Note that the final statement that there was once a single language from which all other language are derived, arising simply from the story of the Tower of Babel, is annotated 'Reference needed'. Readers who take the Bible literally believe that the Tower of Babel was built about 4,000 years ago. Scholarly citations are required to support the idea that humanity spoke its first and only original language a mere 4,000 years ago rather than when we moved out of Africa 60,000 to 125,000 years ago.

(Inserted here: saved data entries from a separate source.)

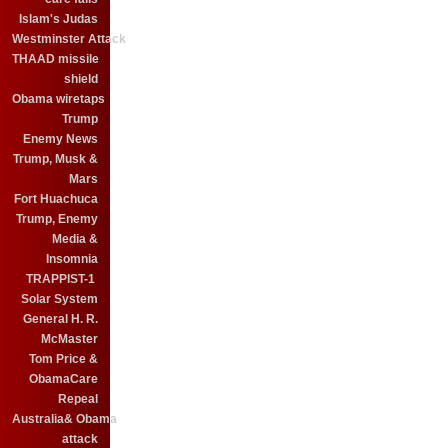
Islam's Judas
Westminster Attack
THAAD missile
shield
Obama wiretaps
Trump
Enemy News
Trump, Musk &
Mars
Fort Huachuca
Trump, Enemy
Media &
Insomnia
TRAPPIST-1
Solar System
General H. R.
McMaster
Tom Price &
ObamaCare
Repeal
Australia& Obama
attack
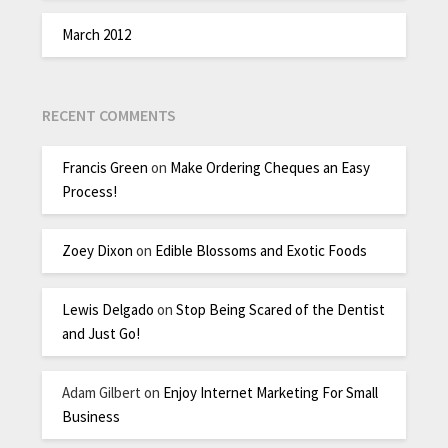
March 2012
RECENT COMMENTS
Francis Green
on
Make Ordering Cheques an Easy
Process!
Zoey Dixon
on
Edible Blossoms and Exotic Foods
Lewis Delgado
on
Stop Being Scared of the Dentist
and Just Go!
Adam Gilbert
on
Enjoy Internet Marketing For Small
Business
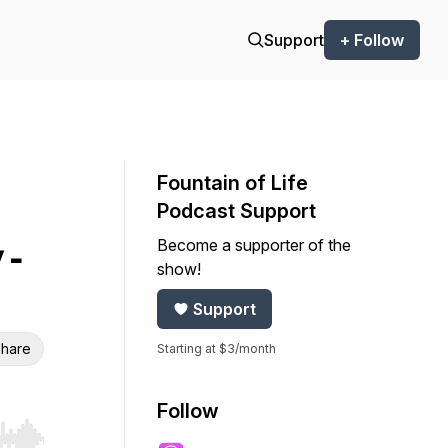
Support
+ Follow
Fountain of Life
Podcast Support
Become a supporter of the
 -
show!
Support
hare
Starting at $3/month
Follow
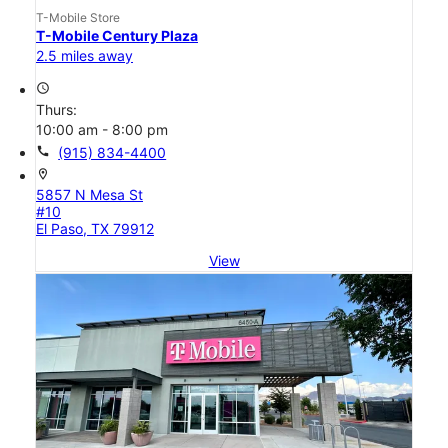
T-Mobile Store
T-Mobile Century Plaza
2.5 miles away
access_time
Thurs:
10:00 am - 8:00 pm
call
(915) 834-4400
location_on
5857 N Mesa St
#10
El Paso, TX 79912
View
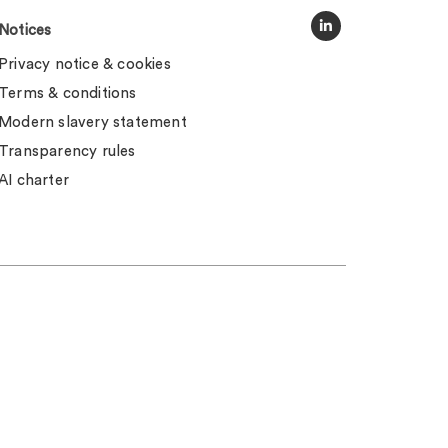
Notices
Privacy notice & cookies
Terms & conditions
Modern slavery statement
Transparency rules
AI charter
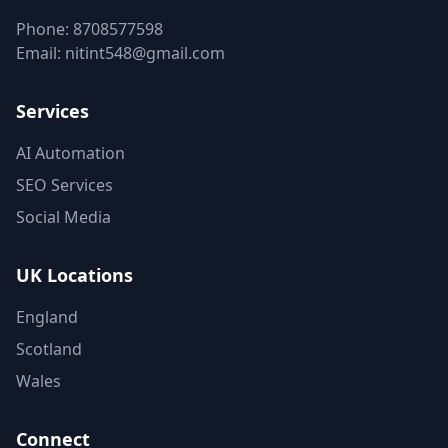
Phone:
8708577598
Email:
nitint548@gmail.com
Services
AI Automation
SEO Services
Social Media
UK Locations
England
Scotland
Wales
Connect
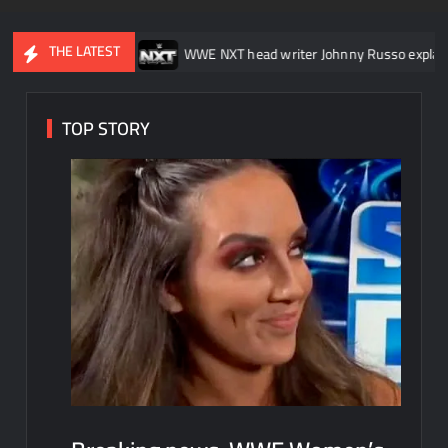
THE LATEST
Down
WWE NXT head writer Johnny Russo explains what not to s
TOP STORY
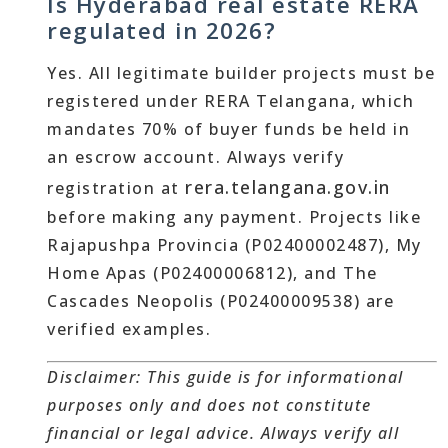
Is Hyderabad real estate RERA
regulated in 2026?
Yes. All legitimate builder projects must be
registered under RERA Telangana, which
mandates 70% of buyer funds be held in
an escrow account. Always verify
rera.telangana.gov.in
registration at
before making any payment. Projects like
Rajapushpa Provincia (P02400002487), My
Home Apas (P02400006812), and The
Cascades Neopolis (P02400009538) are
verified examples.
Disclaimer: This guide is for informational
purposes only and does not constitute
financial or legal advice. Always verify all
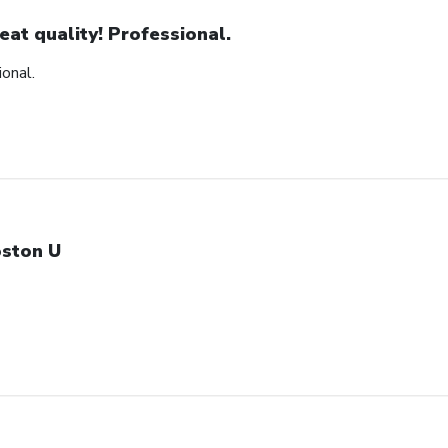
eat quality! Professional.
ional.
ston U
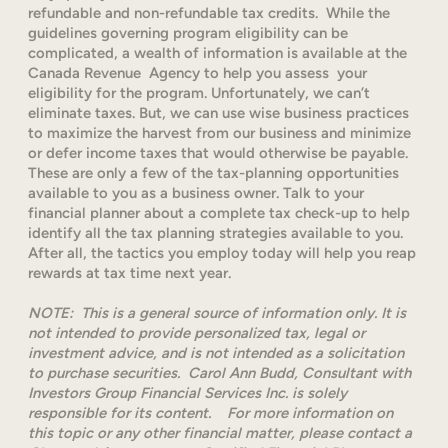
refundable and non-refundable tax credits. While the
guidelines governing program eligibility can be
complicated, a wealth of information is available at the
Canada Revenue Agency to help you assess your
eligibility for the program. Unfortunately, we can’t
eliminate taxes. But, we can use wise business practices
to maximize the harvest from our business and minimize
or defer income taxes that would otherwise be payable.
These are only a few of the tax-planning opportunities
available to you as a business owner. Talk to your
financial planner about a complete tax check-up to help
identify all the tax planning strategies available to you.
After all, the tactics you employ today will help you reap
rewards at tax time next year.
NOTE: This is a general source of information only. It is
not intended to provide personalized tax, legal or
investment advice, and is not intended as a solicitation
to purchase securities. Carol Ann Budd, Consultant with
Investors Group Financial Services Inc. is solely
responsible for its content. For more information on
this topic or any other financial matter, please contact a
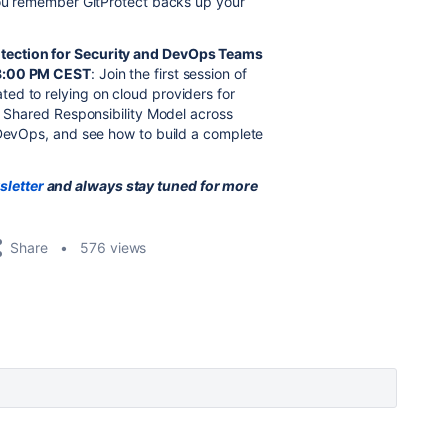
 you remember GitProtect backs up your
otection for Security and DevOps Teams
 8:00 PM CEST
: Join the first session of
ed to relying on cloud providers for
e Shared Responsibility Model across
 DevOps, and see how to build a complete
sletter
and always stay tuned for more
Share
576 views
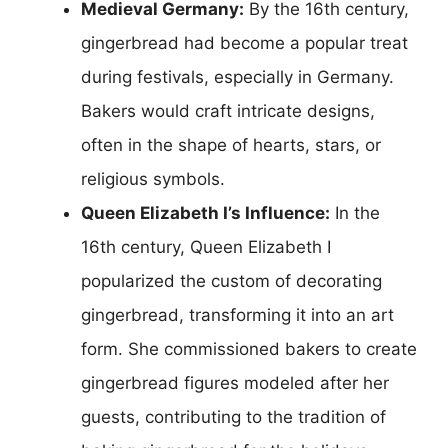
Medieval Germany:
By the 16th century,
gingerbread had become a popular treat
during festivals, especially in Germany.
Bakers would craft intricate designs,
often in the shape of hearts, stars, or
religious symbols.
Queen Elizabeth I’s Influence:
In the
16th century, Queen Elizabeth I
popularized the custom of decorating
gingerbread, transforming it into an art
form. She commissioned bakers to create
gingerbread figures modeled after her
guests, contributing to the tradition of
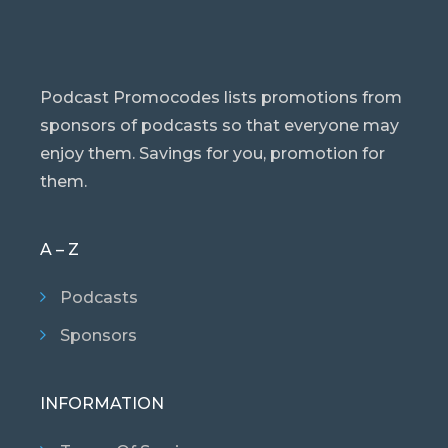
Podcast Promocodes lists promotions from
sponsors of podcasts so that everyone may
enjoy them. Savings for you, promotion for
them.
A – Z
Podcasts
Sponsors
INFORMATION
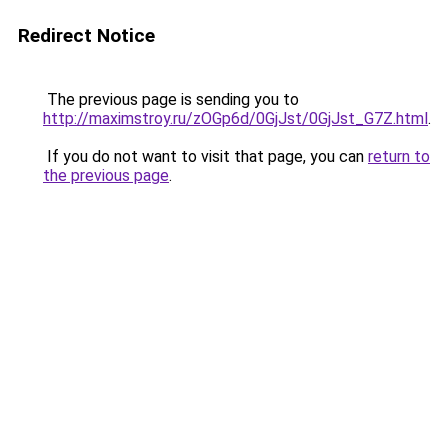
Redirect Notice
The previous page is sending you to
http://maximstroy.ru/zOGp6d/0GjJst/0GjJst_G7Z.html
.
If you do not want to visit that page, you can
return to
the previous page
.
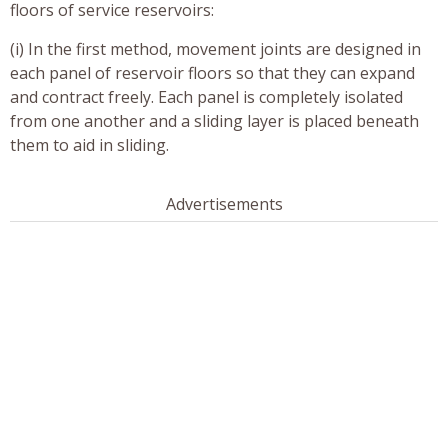
floors of service reservoirs:
(i) In the first method, movement joints are designed in
each panel of reservoir floors so that they can expand
and contract freely. Each panel is completely isolated
from one another and a sliding layer is placed beneath
them to aid in sliding.
Advertisements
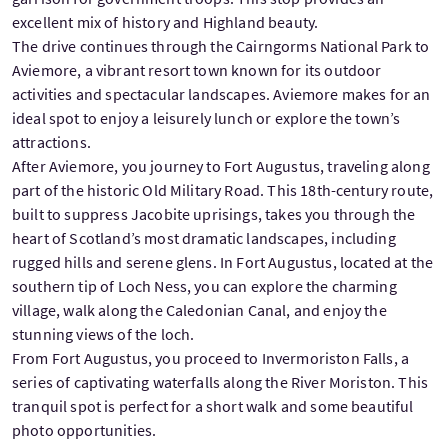
excellent mix of history and Highland beauty.
The drive continues through the Cairngorms National Park to
Aviemore, a vibrant resort town known for its outdoor
activities and spectacular landscapes. Aviemore makes for an
ideal spot to enjoy a leisurely lunch or explore the town’s
attractions.
After Aviemore, you journey to Fort Augustus, traveling along
part of the historic Old Military Road. This 18th-century route,
built to suppress Jacobite uprisings, takes you through the
heart of Scotland’s most dramatic landscapes, including
rugged hills and serene glens. In Fort Augustus, located at the
southern tip of Loch Ness, you can explore the charming
village, walk along the Caledonian Canal, and enjoy the
stunning views of the loch.
From Fort Augustus, you proceed to Invermoriston Falls, a
series of captivating waterfalls along the River Moriston. This
tranquil spot is perfect for a short walk and some beautiful
photo opportunities.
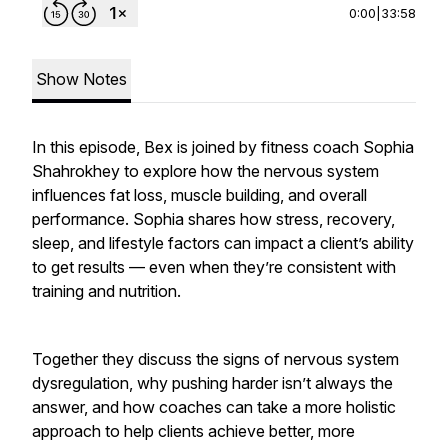
0:00
|
33:58
Show Notes
In this episode, Bex is joined by fitness coach Sophia
Shahrokhey to explore how the nervous system
influences fat loss, muscle building, and overall
performance. Sophia shares how stress, recovery,
sleep, and lifestyle factors can impact a client’s ability
to get results — even when they’re consistent with
training and nutrition.
Together they discuss the signs of nervous system
dysregulation, why pushing harder isn’t always the
answer, and how coaches can take a more holistic
approach to help clients achieve better, more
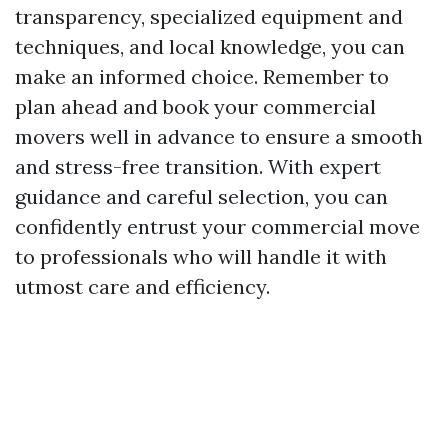
transparency, specialized equipment and
techniques, and local knowledge, you can
make an informed choice. Remember to
plan ahead and book your commercial
movers well in advance to ensure a smooth
and stress-free transition. With expert
guidance and careful selection, you can
confidently entrust your commercial move
to professionals who will handle it with
utmost care and efficiency.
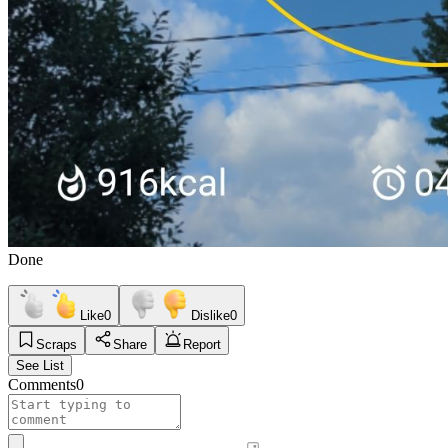
Done
Like
0
Dislike
0
Scraps
Share
Report
See List
Comments
0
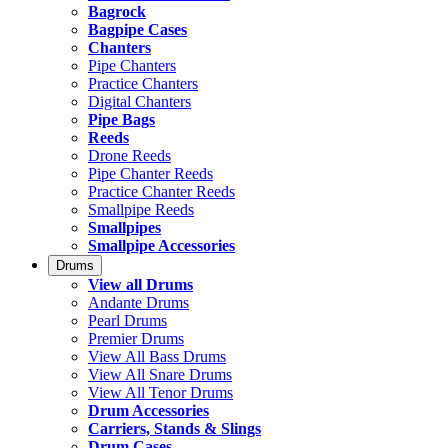
Bagrock
Bagpipe Cases
Chanters
Pipe Chanters
Practice Chanters
Digital Chanters
Pipe Bags
Reeds
Drone Reeds
Pipe Chanter Reeds
Practice Chanter Reeds
Smallpipe Reeds
Smallpipes
Smallpipe Accessories
Drums
View all Drums
Andante Drums
Pearl Drums
Premier Drums
View All Bass Drums
View All Snare Drums
View All Tenor Drums
Drum Accessories
Carriers, Stands & Slings
Drum Cases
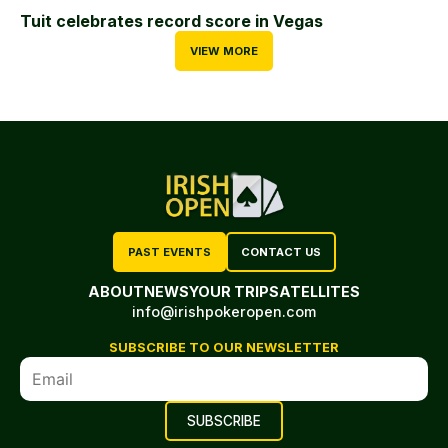
Tuit celebrates record score in Vegas
VIEW MORE
PAST EVENTS
CONTACT US
ABOUT
NEWS
YOUR TRIP
SATELLITES
info@irishpokeropen.com
SUBSCRIBE TO OUR NEWSLETTER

There is greater wisdom in the words of the scholars who compiled the first edition of Encyclopædia Britannica published in 1771. They created no entry for 'Babel' but wrote this in their extensive section on 'Language':

We shall not here enter upon any fruitless inquiries, with a view to discover if only one language was originally formed, or if any language that we are acquainted with has a greater claim to that much envied pre-eminence than others. We have seen, that the discovery of language is entirely within our reach, and evidently the invention of man; and therefor that the invention of different languages by different societies is extremely probable. But these different societies, in process of time, behoved to intermix by war and commerce, and their different languages would likewise become mixed. Hence during the succession of many ages, while the principles of language were not understood, many different languages must have been formed, while others may have sunk into oblivion, especially in those early ages before the invention of letters, which alone could preserve their memory.